Yassin Mazen M, Zaman Asim, Lu Jiaxi, Yang Huihui, Cao Anbo, Hassan Haseeb, Han Taiyu, Miao Xiaoqiang, Shi Yongkang, Guo Yingwei, Luo Yu, Kang Yan
School of Biomedical Engineering, Shenzhen University Medical School, Shenzhen University, Shenzhen, 518055, China.
College of Health Science and Environmental Engineering, Shenzhen Technology University, Shenzhen, 518118, China.
J Imaging Inform Med. 2025 Jun;38(3):1467-1483. doi: 10.1007/s10278-024-01280-x. Epub 2024 Oct 4.
Predicting long-term clinical outcomes based on the early DSC PWI MRI scan is valuable for prognostication, resource management, clinical trials, and patient expectations.

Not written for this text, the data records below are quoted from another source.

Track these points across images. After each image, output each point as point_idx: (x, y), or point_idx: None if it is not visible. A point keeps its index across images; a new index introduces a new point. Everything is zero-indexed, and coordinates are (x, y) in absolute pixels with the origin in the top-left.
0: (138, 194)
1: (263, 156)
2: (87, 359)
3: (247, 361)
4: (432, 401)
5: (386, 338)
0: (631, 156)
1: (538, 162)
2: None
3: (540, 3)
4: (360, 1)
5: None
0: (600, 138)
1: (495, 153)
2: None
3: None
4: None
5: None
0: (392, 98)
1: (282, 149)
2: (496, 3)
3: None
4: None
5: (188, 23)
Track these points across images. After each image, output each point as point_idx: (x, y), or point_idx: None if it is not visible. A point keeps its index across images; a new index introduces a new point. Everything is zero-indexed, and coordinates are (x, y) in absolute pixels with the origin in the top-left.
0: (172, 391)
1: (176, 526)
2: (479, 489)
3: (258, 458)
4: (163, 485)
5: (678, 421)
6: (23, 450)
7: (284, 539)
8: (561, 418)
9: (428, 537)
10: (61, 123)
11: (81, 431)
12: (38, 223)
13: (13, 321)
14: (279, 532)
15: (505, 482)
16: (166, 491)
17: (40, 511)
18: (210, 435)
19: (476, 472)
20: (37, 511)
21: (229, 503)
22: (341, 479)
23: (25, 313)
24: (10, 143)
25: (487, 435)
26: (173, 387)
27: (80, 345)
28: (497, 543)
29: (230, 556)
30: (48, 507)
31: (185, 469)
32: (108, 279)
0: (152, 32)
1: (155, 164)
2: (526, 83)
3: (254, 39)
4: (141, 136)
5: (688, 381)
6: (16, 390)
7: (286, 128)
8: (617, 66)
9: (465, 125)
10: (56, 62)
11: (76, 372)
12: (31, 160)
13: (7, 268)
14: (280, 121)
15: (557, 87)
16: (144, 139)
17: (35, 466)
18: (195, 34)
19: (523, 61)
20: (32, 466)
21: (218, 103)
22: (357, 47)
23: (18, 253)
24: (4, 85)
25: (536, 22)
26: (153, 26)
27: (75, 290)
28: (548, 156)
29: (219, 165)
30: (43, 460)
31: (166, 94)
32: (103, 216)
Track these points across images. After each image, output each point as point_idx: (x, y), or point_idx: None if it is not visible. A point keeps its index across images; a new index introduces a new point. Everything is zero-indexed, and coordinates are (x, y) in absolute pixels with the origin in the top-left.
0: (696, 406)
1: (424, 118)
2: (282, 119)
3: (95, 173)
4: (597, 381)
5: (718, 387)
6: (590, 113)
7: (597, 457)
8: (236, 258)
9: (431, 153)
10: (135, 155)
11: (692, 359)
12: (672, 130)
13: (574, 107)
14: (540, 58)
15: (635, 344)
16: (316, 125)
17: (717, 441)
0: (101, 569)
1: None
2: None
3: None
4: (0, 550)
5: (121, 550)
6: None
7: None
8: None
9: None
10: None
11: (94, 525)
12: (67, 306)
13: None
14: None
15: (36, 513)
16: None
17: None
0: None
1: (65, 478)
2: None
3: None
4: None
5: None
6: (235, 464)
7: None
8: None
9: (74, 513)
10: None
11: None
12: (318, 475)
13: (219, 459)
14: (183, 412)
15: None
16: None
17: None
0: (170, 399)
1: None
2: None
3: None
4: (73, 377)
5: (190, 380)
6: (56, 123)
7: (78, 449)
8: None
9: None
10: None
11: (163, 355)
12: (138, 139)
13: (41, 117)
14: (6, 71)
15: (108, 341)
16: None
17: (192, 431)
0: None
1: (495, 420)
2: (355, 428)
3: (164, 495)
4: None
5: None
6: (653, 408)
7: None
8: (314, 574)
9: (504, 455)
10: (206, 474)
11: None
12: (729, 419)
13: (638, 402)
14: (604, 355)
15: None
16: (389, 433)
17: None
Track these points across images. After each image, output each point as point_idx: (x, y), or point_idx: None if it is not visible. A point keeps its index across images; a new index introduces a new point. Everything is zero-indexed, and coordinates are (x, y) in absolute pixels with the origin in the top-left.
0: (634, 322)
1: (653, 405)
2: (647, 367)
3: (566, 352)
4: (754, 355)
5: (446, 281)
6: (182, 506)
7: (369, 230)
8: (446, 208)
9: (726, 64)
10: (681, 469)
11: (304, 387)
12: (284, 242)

Current methods require subjective decisions about which imaging features to assess and may require time-consuming postprocessing. This study's goal was to predict multilabel 90-day modified Rankin Scale (mRS) score in acute ischemic stroke patients by combining ensemble models and different configurations of radiomic features generated from Dynamic susceptibility contrast perfusion-weighted imaging. In Follow-up studies, a total of 70 acute ischemic stroke (AIS) patients underwent magnetic resonance imaging within 24 hours poststroke and had a follow-up scan. In the single study, 150 DSC PWI Image scans for AIS patients. The DRF are extracted from DSC-PWI Scans. Then Lasso algorithm is applied for feature selection, then new features are generated from initial and follow-up scans. Then we applied different ensemble models to classify between three classes normal outcome (0, 1 mRS score), moderate outcome (2,3,4 mRS score), and severe outcome (5,6 mRS score). ANOVA and post-hoc Tukey HSD tests confirmed significant differences in model style performance across various studies and classification techniques. Stacking models consistently on average outperformed others, achieving an Accuracy of 0.68 ± 0.15, Precision of 0.68 ± 0.17, Recall of 0.65 ± 0.14, and F1 score of 0.63 ± 0.15 in the follow-up time study. Techniques like Bo_Smote showed significantly higher recall and F1 scores, highlighting their robustness and effectiveness in handling imbalanced data. Ensemble models, particularly Bagging and Stacking, demonstrated superior performance, achieving nearly 0.93 in Accuracy, 0.95 in Precision, 0.94 in Recall, and 0.94 in F1 metrics in follow-up conditions, significantly outperforming single models. Ensemble models based on radiomics generated from combining Initial and follow-up scans can be used to predict multilabel 90-day stroke outcomes with reduced subjectivity and user burden.
基于早期动态对比增强灌注加权成像(DSC PWI)磁共振成像(MRI)扫描预测长期临床结果,对于预后评估、资源管理、临床试验及患者期望具有重要价值。当前方法需要对评估哪些影像特征做出主观决策,且可能需要耗时的后处理。本研究的目标是通过结合集成模型和从动态磁敏感对比灌注加权成像生成的不同配置的放射组学特征,预测急性缺血性中风患者的多标签90天改良Rankin量表(mRS)评分。在随访研究中,共有70例急性缺血性中风(AIS)患者在中风后24小时内接受了磁共振成像检查,并进行了随访扫描。在单项研究中,对AIS患者进行了150次DSC PWI图像扫描。从DSC-PWI扫描中提取诊断相关特征(DRF)。然后应用套索算法进行特征选择,接着从初始扫描和随访扫描中生成新特征。然后我们应用不同的集成模型对正常结局(0、1 mRS评分)、中度结局(2、3、4 mRS评分)和重度结局(5、6 mRS评分)这三个类别进行分类。方差分析和事后Tukey HSD检验证实,在各种研究和分类技术中,模型风格性能存在显著差异。在随访时间研究中,堆叠模型平均始终优于其他模型,准确率达到0.68±0.15,精确率为0.68±0.17,召回率为0.65±0.14,F1分数为0.63±0.15。像Bo_Smote这样的技术显示出显著更高的召回率和F1分数,突出了它们在处理不平衡数据方面的稳健性和有效性。集成模型,特别是Bagging和Stacking,表现出卓越性能,在随访条件下,准确率接近0.93,精确率为0.95,召回率为0.94,F1指标为0.94,显著优于单一模型。基于结合初始扫描和随访扫描生成的放射组学的集成模型,可用于预测多标签90天中风结局,降低主观性和用户负担。